Ketiga, jaringan purna jual Farizon di Indonesia masih baru. Ketersediaan suku cadang dan bengkel resmi belum sebanding dengan pemain lama seperti Toyota. Ini risiko yang harus dipertimbangkan, terutama jika kendaraan digunakan untuk operasional bisnis yang tidak boleh berhenti.
Verdict: Untuk Siapa Farizon Supervan Ini?

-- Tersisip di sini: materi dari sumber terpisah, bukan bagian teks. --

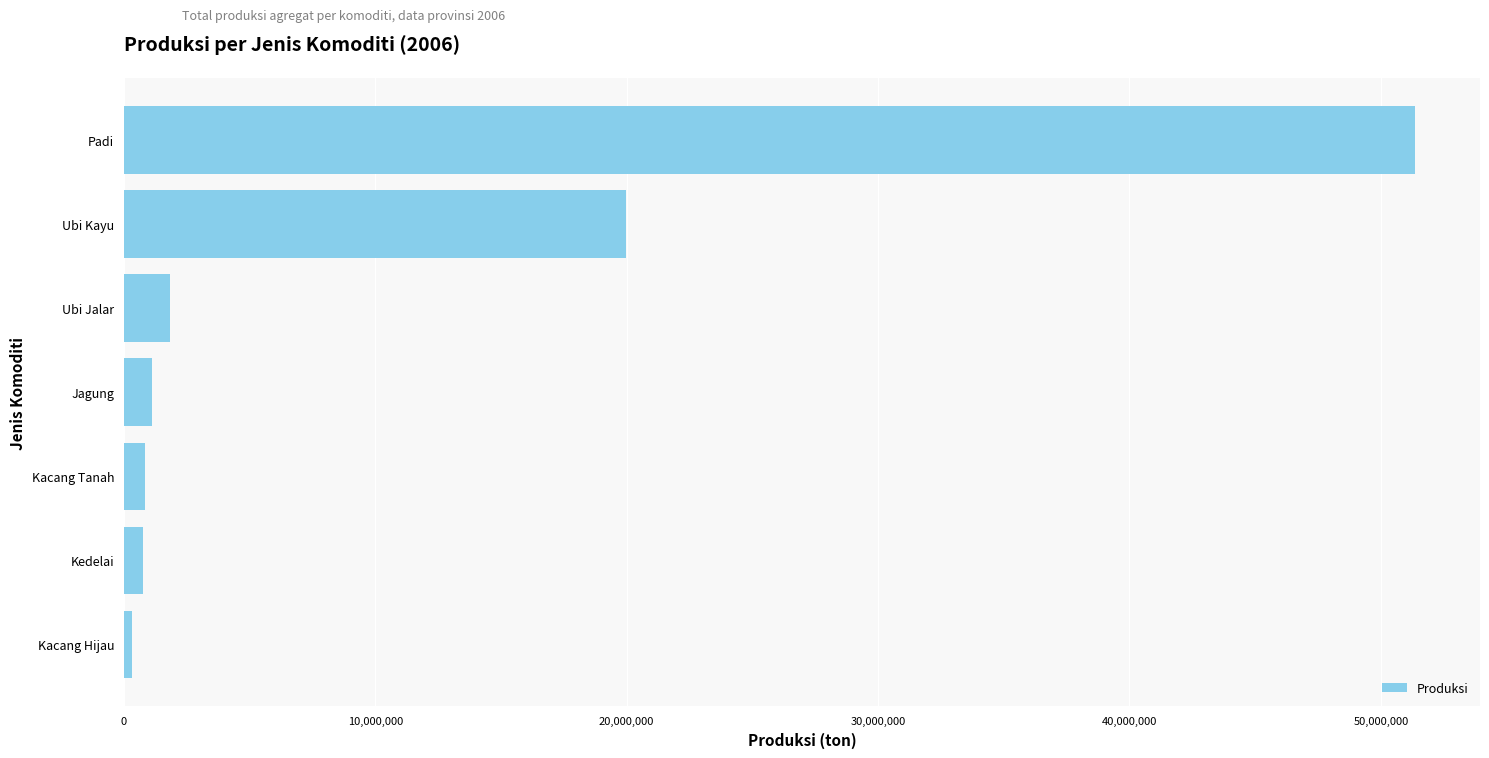

How many bars are there in total?

7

Farizon SV adalah pilihan menarik bagi perusahaan yang sudah punya infrastruktur charging sendiri dan ingin menekan biaya operasional jangka panjang. Desain tanpa pilar-B dan ADAS lengkap adalah keunggulan nyata yang tidak dimiliki kompetitor di kelasnya.
Tapi untuk pemilik usaha yang mengandalkan kendaraan ini setiap hari tanpa dukungan infrastruktur charging yang memadai, atau yang membutuhkan jaringan servis luas, kendaraan ini masih sulit direkomendasikan. Toyota HiAce tetap menjadi pilihan yang lebih aman dari sisi kepraktisan dan nilai jual kembali.